Damage Control Is Costly
When you mess up – and you will, hopefully not as bad as Flickr – be prepared to swallow a very large pill: It is very difficult and very expensive to fix problems. As a photographer, your exposure is relatively limited. Suffice to say that if you mess up an assignment, no one is going to get physically hurt. You’re not designing bridges after all, nor are you running one of the largest photo sharing communities on the internet. But you could lose a great client, or a few clients, if you don’t handle the problem with kid gloves. For starters, be honest: Admit that you messed up. Then you need to present a solution and act on it. This is all on your own dime.
Mayer’s statement about the extinction of Pro Photography was a misstatement, and I do believe that. Flickr can and has done damage control on that. But they won’t be able to handle the site swap. If you follow their own forums, you’ll see thousands upon thousands of new bugs reported every day. They’re in over their head and it will be many months before they fix them all. During that time, their staff will be working overtime. Lost profits to correcting these problems and a user base that diminishes a little more every day these problems aren’t fixed is going to be a huge hit to Flickr’s bottom line. They aren’t hurting, but their profit margins are going to lessen. It may be months before they recover from that.

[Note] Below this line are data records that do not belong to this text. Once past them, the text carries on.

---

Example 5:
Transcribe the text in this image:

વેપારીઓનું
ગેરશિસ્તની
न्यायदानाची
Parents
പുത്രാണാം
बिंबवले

Don’t be Flickr. If you make a mistake, act fast and sincerely.
I am personally in the middle. I’m not happy with Flickr’s changes and I am insulted by their new business model. But I’m not sure I’m going anywhere. But even the easy-going me has been putting more of my efforts into other sites and services ever since the change. That means, at least on a personal level, I am spending less time on Flickr’s website. I expect my change in behavior is fairly common. So there are a lot of people spending less time on the site. As a photographer, I want people considering me for my services. But I’m not alone in this industry. I’d be ignorant to believe I am better than any other photographer. And it is for that reason why I do what I can to keep my clients comfortable and happy. In the end, it’s really not about my photography. It’s about relationships and respect.